Mimarlık söyleminde, özellikle günlük yaşam ve fiziksel çevrenin değerlerinin hızla ve sürekli değiştiğinden
hareketle, mimarlığın temsiliyet araçlarının bu değişimi yansıtma araçları neler olabilir? Mimari düşüncenin
üretiminde potansiyel olarak sürekli değişen verinin temsiliyet aracı olarak diyagram kullanılmasının
avantajları nelerdir? Diyagramın mimari söylemde sürekli değişen veriyle baş etmek için yeni roller
kazanması, 1960-1970 yıllarında bilgi teknolojileri alanındaki teknolojik gelişmelerle de doğrudan
çakışmaktadır. 1960’lı yıllardan itibaren ve 1970’li yıllara doğru ilerleyerek bilgi teknolojilerinde daha az
zamanda daha fazla bilgi üretilmesini sağlayan gelişmelerle birlikte verinin sabit değil, değişken bir değer
olduğu gerçeğiyle karşı karşıya kalındı. Sürekli değişen verilerle başa çıkabilecek bir araca duyulan ihtiyaç,
mimari söylemde diyagram kullanımını tetikleyen bir konu haline geldi.

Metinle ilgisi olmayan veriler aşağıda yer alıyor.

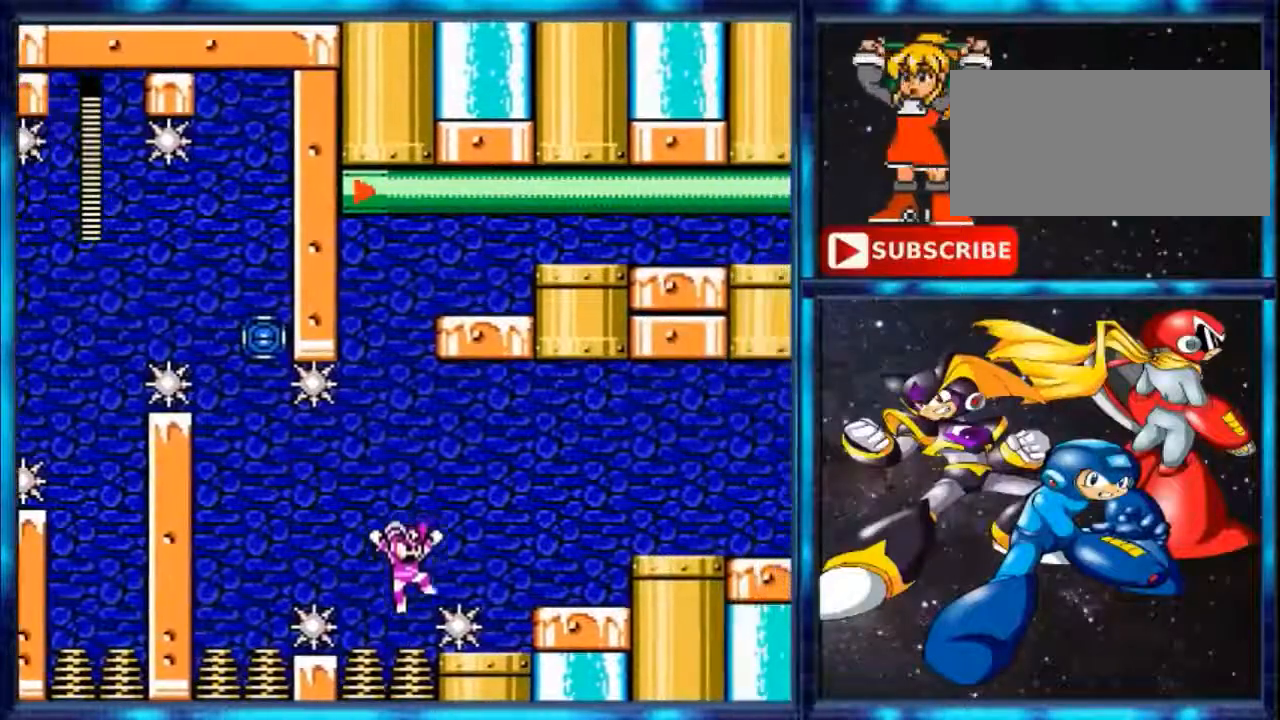
{"buttons": [], "events": [[33, "DPAD_RIGHT", "up"]]}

Diyagram, bilgi teknolojisi alanındaki gelişmelerin mimarlık disiplininde yeni bir paradigma oluşturmasının
takibiyle, mimarlık disiplini içerisinde, doğası gereği sürekli değişen verileri organize etme potansiyeli
doğrultusunda üstlendiği farklı rollerle, mimari düşünme süreçleri için bir ortam tanımlamıştır. Diyagramın
tanımladığı bu ortam, konvansiyonel temsil yöntemlerinin kısıtlayıcı özellikleri ve değişen koşullara uyum
sağlayamamalarının yanı sıra, mimari söyleme özgürlük getirmiştir. Bu mimari söylemi özgürleştirici
diyagram pratikleri, makale kapsamında Cedric Price, Yona Friedman gibi, bilgi teknolojileri alanını da sıkı
sıkıya takip eden ve mimarlık söylemine yansıtan dönemin vizyoner mimari figürlerinde izlemekteyiz. Hem
Cedric Price hem Yona Friedman, mimari düşüncenin temsil araçları üzerine düşünmüş ve farklı yöntemler
üzerine çalışmış öncüllerdir.
Hem Cedric Price hem Yona Friedman düşünme ve temsil açısından, mimari söylemin sınırlarını yeniden
tanımladılar. Price ve Friedman, vizyoner projeler aracılığıyla deneysel fikirlerini test etmek için mimari
söylemi sorguladılar. Üzerine düşündükleri ve ürettikleri vizyoner projelerde öncelikli araçları çizimler
olduğundan, çizimler fikirlerini test etmeleri için vazgeçilmez bir alan haline geldi. Bu şekilde, mimari
disiplinin değişken veriyi yönetmekten kaynaklanan düşünme süreçlerini destekleyecek araçlara duyduğu
ihtiyaç üzerine düşündüler ve projelerinde diyagramları farklı rollerle, farklı düşünme süreçlerinde
araçsallaştırdılar.
Anahtar Kelimeler: Mimari diyagram, Mimari düşünme süreçleri, Düşüncenin organizasyonu, Cedric Price,
Yona Friedman.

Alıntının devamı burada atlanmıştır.